Le Dao De Jing est aussi un manuel de politique magico-mystique. Si on "non-agit" (wúwéi 無爲) la nature et ses dix mille êtres croissent et se multiplient. Si on ne cherche pas à gouverner les hommes, ils s’auto-organisent spontanément de la meilleure façon possible. Cette idée qui peut sembler libertaire doit être remise en contexte.
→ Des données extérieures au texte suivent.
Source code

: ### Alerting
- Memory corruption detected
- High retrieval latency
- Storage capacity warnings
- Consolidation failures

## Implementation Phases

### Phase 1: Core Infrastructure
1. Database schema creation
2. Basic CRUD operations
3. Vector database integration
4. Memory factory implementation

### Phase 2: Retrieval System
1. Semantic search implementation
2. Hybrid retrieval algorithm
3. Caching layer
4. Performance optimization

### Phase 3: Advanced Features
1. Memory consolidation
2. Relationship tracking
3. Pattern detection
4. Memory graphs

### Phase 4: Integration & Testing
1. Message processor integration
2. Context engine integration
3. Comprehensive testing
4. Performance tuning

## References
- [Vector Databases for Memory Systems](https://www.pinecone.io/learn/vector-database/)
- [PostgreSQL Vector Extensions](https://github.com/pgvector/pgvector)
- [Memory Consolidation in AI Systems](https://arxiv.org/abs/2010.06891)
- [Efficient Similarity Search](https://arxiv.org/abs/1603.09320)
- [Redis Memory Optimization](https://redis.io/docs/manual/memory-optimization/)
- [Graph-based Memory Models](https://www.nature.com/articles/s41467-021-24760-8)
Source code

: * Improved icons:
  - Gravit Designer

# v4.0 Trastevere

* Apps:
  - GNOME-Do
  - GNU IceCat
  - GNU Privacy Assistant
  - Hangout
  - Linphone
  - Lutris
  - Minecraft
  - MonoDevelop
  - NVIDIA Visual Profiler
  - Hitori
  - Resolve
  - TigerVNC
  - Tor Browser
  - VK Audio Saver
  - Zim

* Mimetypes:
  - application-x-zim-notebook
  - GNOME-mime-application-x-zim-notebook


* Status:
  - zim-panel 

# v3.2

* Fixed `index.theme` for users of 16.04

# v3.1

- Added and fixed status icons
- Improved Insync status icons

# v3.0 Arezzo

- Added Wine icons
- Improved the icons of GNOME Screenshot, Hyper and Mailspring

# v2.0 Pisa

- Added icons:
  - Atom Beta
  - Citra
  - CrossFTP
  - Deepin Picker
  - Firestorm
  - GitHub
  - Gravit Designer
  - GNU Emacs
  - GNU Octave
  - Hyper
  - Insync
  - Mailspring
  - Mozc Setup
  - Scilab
D’un côté, elle se fonde sur l’antique croyance chamanique d’une action efficace du Prince par le jeu des correspondances entre les microcosmes et le macrocosme. Ainsi le simple fait pour celui qui dispose du Mandat du Ciel de décrire dans sa maison la suite des saisons en déménageant régulièrement d’une salle à l’autre, assure que la pluie viendra à son heure féconder les champs, que l’hiver durera le temps voulu, etc.


L’inaction apparente n’empêche pas l’action effective. Si la circulation saisonnière dans sa maison assure la bonne marche de l’empire, c’est parce qu’il y a "résonance" et effet d’entraînement — ou d’engrenage — entre la maison du Prince et son empire. C’est-à-dire que la maison du Prince est conçue comme une représentation homothétique du monde. D’ailleurs, les éclipses, famines ou inondations sont interprétées aussitôt comme un dérèglement des mœurs dans la maison du Prince.


D’autre part, cette idée d’une inaction efficace a pu être prônée par des penseurs plus rationnels, quand ils souhaitaient contenir les caprices des princes et limiter leurs dégâts sur le peuple.


L’activité de certains artisans est minutieusement décrite par Zhuang Zi. Il montre un boucher ou un charron qui ont acquis la plus grande maîtrise de leur art après des années d’apprentissage, mais surtout, ils peuvent oublier les règles et la matière qu’ils travaillent, conduits par le Tao. Ils laissent les gestes et leur corps opérer seul, sans intention consciente de la volonté. L’art le plus humble permet à tous d’atteindre un absolu. Le confucianisme préférait restaurer les hiérarchies : "Même subalternes, tous les arts et les places sont respectables. Mais à trop vouloir y chercher, on s’y enferme. L’honnête homme n’aura pas de métier."